Star Wars Outlaws rozgrywa się między Imperium kontratakuje a Powrotem Jedi, twórca wyjaśnia dlaczego
Star Wars Outlaws nie przypadkiem rozgrywa się między Imperium kontratakuje a Powrotem Jedi. Twórcy gry uzasadnili to po pokazie rozgrywki z transmisji Ubisoft Forward.
Prezentacja Ubisoft Forward jest już za nami, lecz na niej nie skończył się napływ informacji na temat gier francuskiego wydawcy.
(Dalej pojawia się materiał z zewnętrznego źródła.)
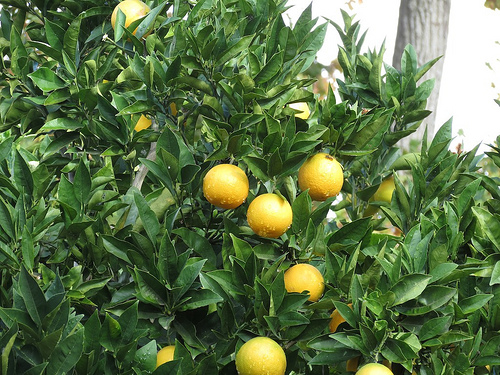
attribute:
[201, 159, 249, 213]
lemon — yellow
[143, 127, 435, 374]
lemons — yellow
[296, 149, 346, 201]
lemon — yellow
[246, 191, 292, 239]
lemon — yellow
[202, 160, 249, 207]
lemon — yellow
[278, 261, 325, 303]
lemon — yellow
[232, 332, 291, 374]
lemon — yellow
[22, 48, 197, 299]
leaves — green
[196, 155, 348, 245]
lemon — green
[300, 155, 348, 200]
lemon — spherical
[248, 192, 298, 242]
lemon — spherical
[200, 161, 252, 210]
lemon — spherical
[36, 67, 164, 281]
leaves — green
Sporo zdradzono także w wypowiedziach twórców po głównej transmisji, jak również w wywiadach przeprowadzonych z nimi przez media.
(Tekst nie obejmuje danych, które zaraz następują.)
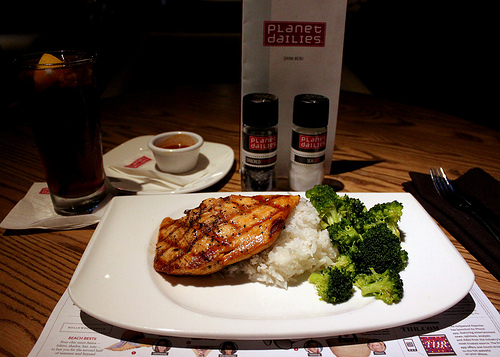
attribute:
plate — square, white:
[70, 193, 476, 338]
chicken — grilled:
[153, 196, 300, 278]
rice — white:
[223, 192, 338, 286]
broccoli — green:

W ten sposób dowiedzieliśmy się, co skłoniło twórców do umiejscowienia akcji Star Wars Outlaws między piątym a szóstym epizodem Gwiezdnych wojen.
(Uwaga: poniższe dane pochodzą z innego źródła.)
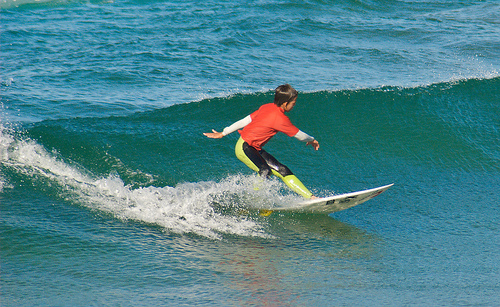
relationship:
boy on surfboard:
[203, 84, 320, 202] [255, 182, 397, 210]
Czas akcji zdradzono już przy okazji publikacji pierwszego zwiastuna, po którym dotychczasowe „Star Wars od Ubisoftu” oficjalnie stało się Star Wars: Outlaws.
Julian Gerighty, reżyser kreatywny gry, wytłumaczył w rozmowie z serwisem IGN, że twórcy wybrali rok między zakończeniem Imperium kontratakuje a wydarzeniami z Powrotu Jedi jako czas, kiedy Rebelia była praktycznie nieaktywna w galaktyce. Wtedy bowiem nic nie przeciwstawiało się nie tylko zapędom Imperium, ale też ambicjom przestępczego półświatka, z wielkimi syndykatami na czele:
Imperium zyskuje coraz większą kontrolę, ale syndykaty również rozszerzają swoje wpływy i wykorzystują wszystkie te słabości. To zaprawdę moment, w którym podziemie prosperuje i nie ma lepszego czasu dla zaprawionego lub początkującego łotrzyka, aby szlifować swoje umiejętności.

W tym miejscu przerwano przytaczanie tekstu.